A serendipitous discovery of deaf zebra fish larvae has helped narrow down the function of an elusive protein necessary for hearing and balance. The work, led by Rockefeller University's A. James Hudspeth, suggests that hearing loss may arise from a faulty pathway that translates sound waves into electrical impulses the brain can understand.
"These zebrafish larvae were originally pegged for another study, but then we saw that one-fourth of them failed to respond to acoustic stimuli and made erratic spiraling movements,
and that suggested that they were born deaf," says first author Michelle R. Gleason, who spearheaded the project. "So we took this opportunity to examine what could be responsible for this extreme hearing loss."
At first, Gleason and Hudspeth, head of the Laboratory of Sensory Neuroscience and a Howard Hughes Medical Institute investigator, didn't detect any structural defects in the zebra fish's inner ear, which houses sound sensors called hair cells. The cells are adorned with height-ordered hair-like projections called stereocilia, which, when deflected toward the tallest member, set in motion a series of events that decodes sounds into a neural code. "It was such a clean phenotype," says Gleason. "Everything about the mutants' inner ear seemed normal."
But something was clearly amiss. Even though the deaf zebra fish had hair cells, several tests used to measure their presence and function made it seem as if these hair cells might as well not be there.
By comparing the genomes of normal zebra fish and the deaf ones, the team mapped the affected DNA and then zeroed in on the precise gene, which encodes for the protein Tmie. The gene had two mutations, resulting in a severely shortened protein that affected the function of the hair-like sensors, leading to hearing loss.
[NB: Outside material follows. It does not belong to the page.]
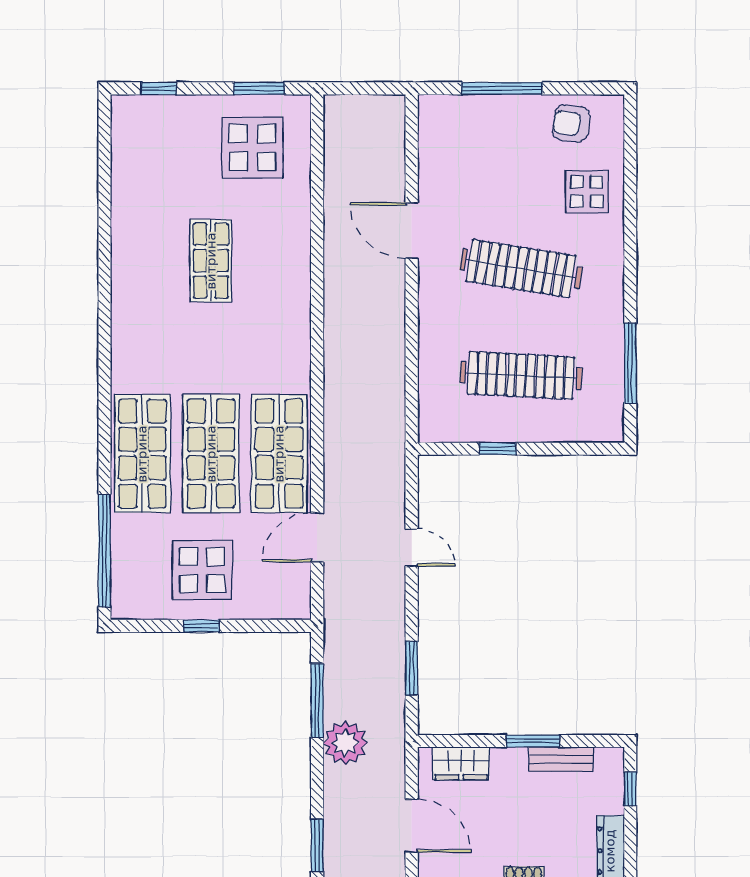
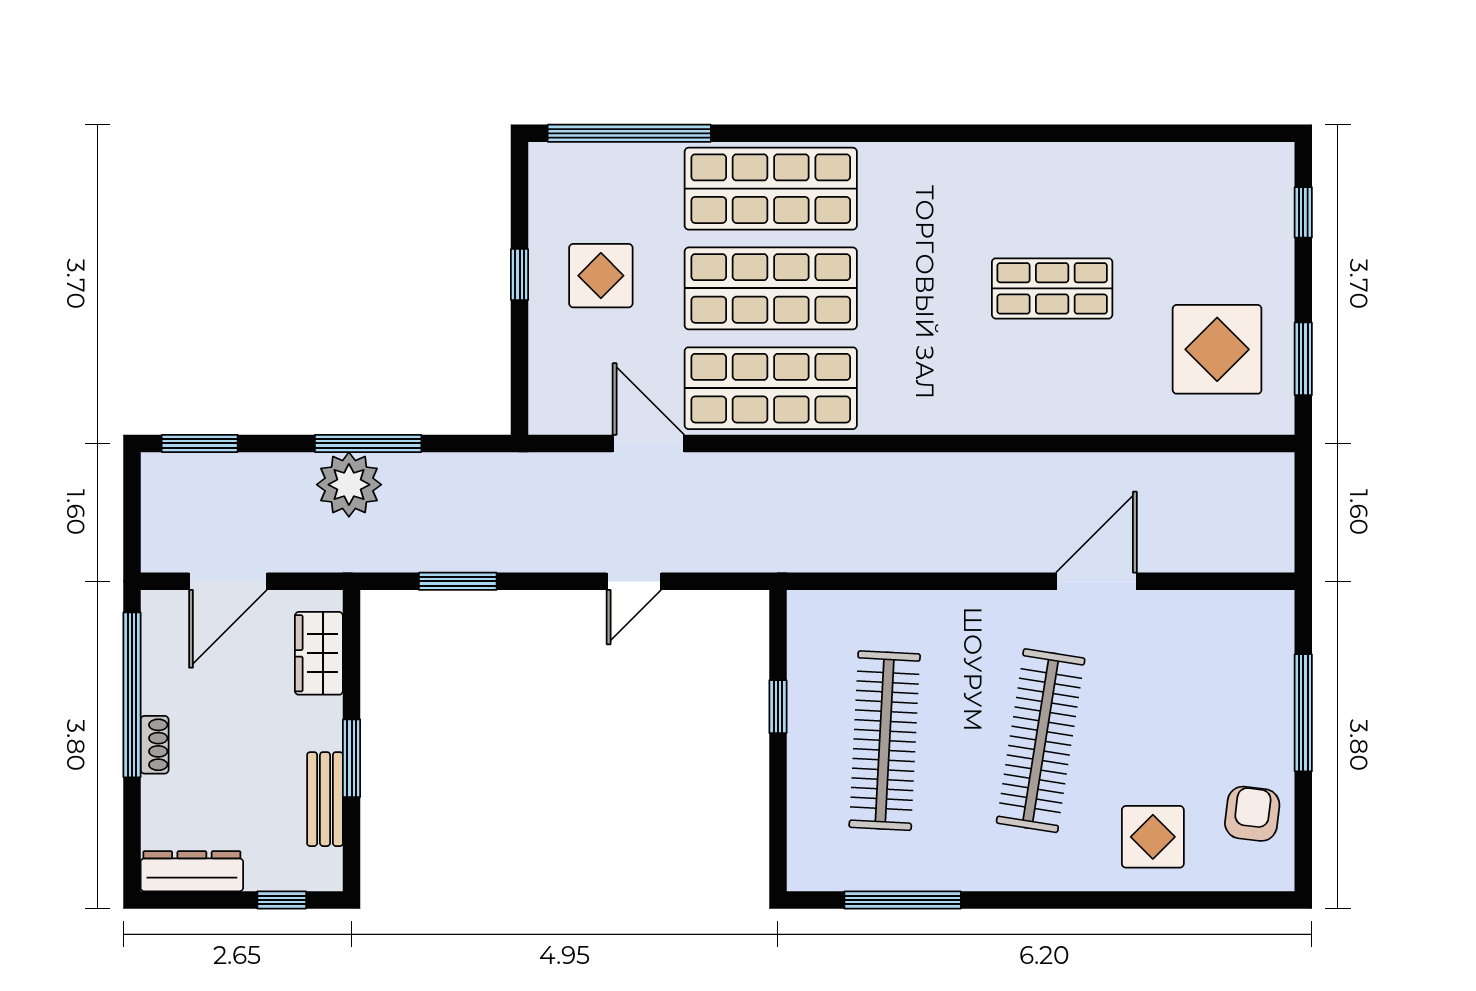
display table: (202, 570) -> (601, 276), width x0.73, depth x0.73
window: (317, 700) -> (368, 443), moved

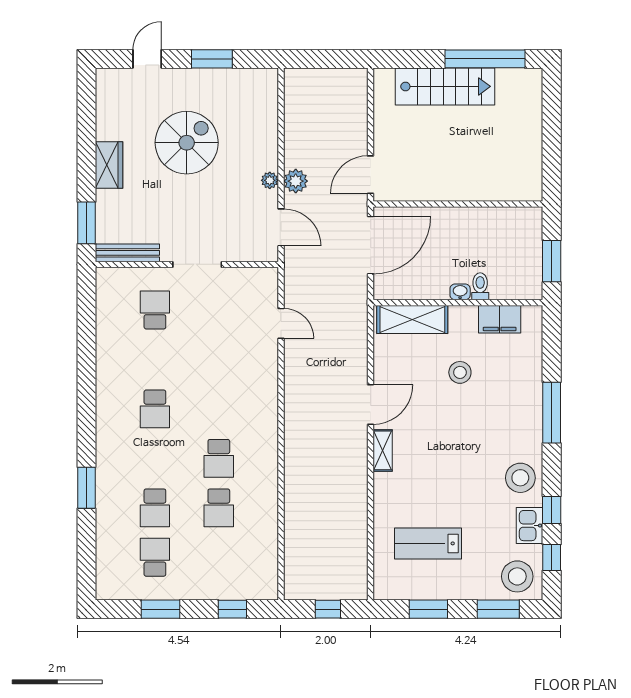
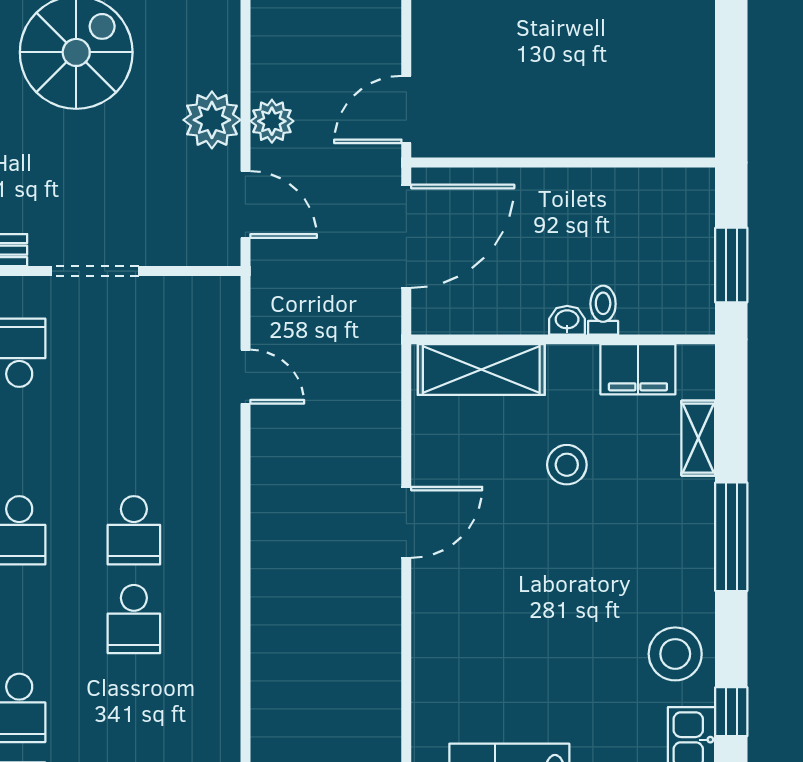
plant: (270, 180) -> (212, 120), width x1.87, depth x1.87
shelving: (383, 450) -> (698, 438), moved
school desk: (219, 508) -> (134, 530), moved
Using powerful electron microscopy techniques, Gleason and her colleagues confirmed previous findings in mice studies that showed abnormalities in the hair cells. The deaf zebra fish had fewer and shorter kinocilia as well as a reduced number of stereocillia. But the researchers also found that the tips of the stereocilia were much thinner than normal stereocilia and lacked a tethering protein that connects one stereocilium to the next. The findings, says Gleason, suggest that Tmie plays a bigger role in the transmission of sound than previously thought.
"At the ultra-structural level, we specifically show that these mutant defects map to a very specific cog in the transduction machinery," says Gleason. "And that's exciting because we now have a clearer target for therapy.